Editorial - Previsão possível
Um dos itens do novo acordo firmado entre o governo brasileiro e o FMI prevê, para este ano, um superávit na balança comercial da ordem de US$ 11 bilhões. Analistas, debruçados sobre os numerosos tópicos do documento, consideram essa projeção impossível. Outros, avaliando globalmente o acordo, continuam a produzir vaticínios pessimistas, apontando para a queda do PIB como indicadora efetiva de recessão, antecipando mais desemprego em um quadro de inflação, o que caracterizaria de novo a estagflação, um dos mais terríveis males que uma sociedade pode enfrentar. De um como de outro modo, os arautos do apocalipse continuam em franca atividade, com a despreocupação natural de quem persiste na antiga disposição de projetar o pior para tirar vantagens das dificuldades gerais.
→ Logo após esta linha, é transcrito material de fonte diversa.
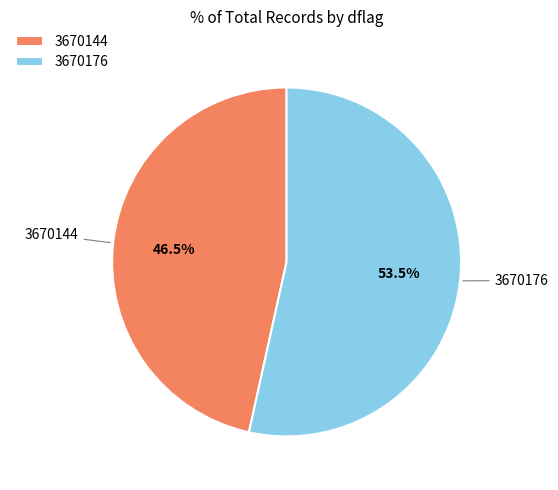

The 3670176 slice represents 62% of the pie. True or false?

False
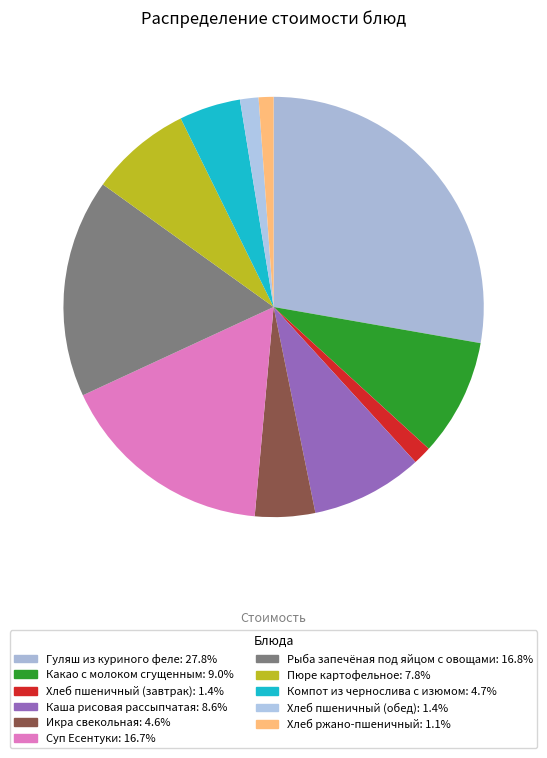

Is Пюре картофельное the majority of the pie?

No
Ocorre que a simples previsão relativa ao superávit comercial, ainda mais porque fundamentada num aumento das exportações, aponta para uma situação oposta à apontada pelos adeptos da sinistrose. Para ter um superávit na balança, para aumentar a exportação, ainda mais quando o valor do real caiu em face do dólar, é imprescindível um aumento na produção. Para que isso ocorra, é necessário que haja apoio e incentivo às áreas mais importantes, notadamente no campo. E esse crescimento produz, natural e infalivelmente, aumento na oferta de trabalho e melhoria na qualidade de vida de um imenso contingente da população. Isso pode representar uma mudança concreta no próprio quadro da vida brasileira, com um retorno ao campo, uma redução na aglomeração urbana que marcou as últimas décadas.
Parece ilusório ou uma espécie de saudosismo. Mas não é. Já se pode observar, até mesmo como resultado da retração da indústria nos últimos anos, uma mudança no fluxo migratório no País. Muita gente está deixando os maiores centros, que incharam e se tornaram focos de miséria e violência. Na medida em que houver um apoio concreto ao campo, quando a oferta de trabalho se tornar clara, essa tendência vai se tornar cada vez maior. Certamente, é necessário que se adotem, rapidamente, medidas para estimular a mudança, a fim de tornar concreta a possibilidade do aumento das exportações, o que incluiria até eventuais alterações na legislação que rege as relações trabalhistas no campo. Lembre-se que foi a atual lei uma das causas do esvaziamento da roça e do inchaço das cidades.
A meta que prevê um aumento de 10,52% nas exportações e uma queda de 20,93% nas importações é factível. A mudança na situação cambial serve para tornar o produto brasileiro mais competitivo no mercado internacional, ao tempo em que torna, naturalmente, menos atraente a importação. Não se pode esquecer que nos últimos anos, com a abertura plena das importações, formou-se um quadro que lembrou os primeiros tempos da colonização na América, quando os europeus traziam bugigangas para trocar por ouro e pedras dos índios. Os brasileiros importaram muita porcaria, aumentando a pauta de compras, o que não só tornava maior o déficit na balança comercial como também desestimulava a produção interna. Ainda é preciso importar, até porque existe uma exigência de reciprocidade. Mas a simples eliminação de uma série de supérfluos já muda bastante o quadro.
Um efetivo apoio à produção, ao lado de uma política de incentivo à exportação, abre condições para que se consiga atingir o patamar previsto no acordo com o FMI. Paralelamente, será possível restaurar a condição do campo e partir para uma política de mais produção - o único caminho para que o País vença a crise e atinja o patamar de desenvolvimento que já deveria ter alcançado há muito tempo.